**Aim of the exercise:** Reproduce the items below verbatim, from the line containing "genus: Exidia" through the last line of the items, both ends included.

______________________________

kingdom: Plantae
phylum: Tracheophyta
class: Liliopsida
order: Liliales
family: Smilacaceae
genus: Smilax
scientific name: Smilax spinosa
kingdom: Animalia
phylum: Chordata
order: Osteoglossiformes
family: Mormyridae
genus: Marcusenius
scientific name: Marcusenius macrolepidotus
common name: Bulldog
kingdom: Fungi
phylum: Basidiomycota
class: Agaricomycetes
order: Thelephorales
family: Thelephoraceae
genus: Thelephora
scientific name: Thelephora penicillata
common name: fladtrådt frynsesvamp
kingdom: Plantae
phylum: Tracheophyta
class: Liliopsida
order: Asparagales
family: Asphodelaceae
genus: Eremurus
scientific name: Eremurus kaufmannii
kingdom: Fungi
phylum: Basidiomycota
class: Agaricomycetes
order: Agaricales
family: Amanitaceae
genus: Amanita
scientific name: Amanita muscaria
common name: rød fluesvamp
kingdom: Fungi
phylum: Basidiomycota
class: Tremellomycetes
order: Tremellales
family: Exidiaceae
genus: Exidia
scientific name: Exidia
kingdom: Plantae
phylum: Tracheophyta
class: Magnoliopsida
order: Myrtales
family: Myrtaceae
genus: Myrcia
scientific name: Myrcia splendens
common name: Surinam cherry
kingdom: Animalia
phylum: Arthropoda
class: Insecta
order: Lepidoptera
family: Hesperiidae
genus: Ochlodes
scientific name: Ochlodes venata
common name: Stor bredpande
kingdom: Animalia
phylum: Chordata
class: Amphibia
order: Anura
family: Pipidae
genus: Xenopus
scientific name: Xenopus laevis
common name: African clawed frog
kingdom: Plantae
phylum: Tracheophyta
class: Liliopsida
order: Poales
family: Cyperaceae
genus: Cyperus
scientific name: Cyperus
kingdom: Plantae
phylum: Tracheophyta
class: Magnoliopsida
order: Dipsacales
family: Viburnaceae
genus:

______________________________

**Output of the exercise:**
genus: Exidia
scientific name: Exidia
kingdom: Plantae
phylum: Tracheophyta
class: Magnoliopsida
order: Myrtales
family: Myrtaceae
genus: Myrcia
scientific name: Myrcia splendens
common name: Surinam cherry
kingdom: Animalia
phylum: Arthropoda
class: Insecta
order: Lepidoptera
family: Hesperiidae
genus: Ochlodes
scientific name: Ochlodes venata
common name: Stor bredpande
kingdom: Animalia
phylum: Chordata
class: Amphibia
order: Anura
family: Pipidae
genus: Xenopus
scientific name: Xenopus laevis
common name: African clawed frog
kingdom: Plantae
phylum: Tracheophyta
class: Liliopsida
order: Poales
family: Cyperaceae
genus: Cyperus
scientific name: Cyperus
kingdom: Plantae
phylum: Tracheophyta
class: Magnoliopsida
order: Dipsacales
family: Viburnaceae
genus:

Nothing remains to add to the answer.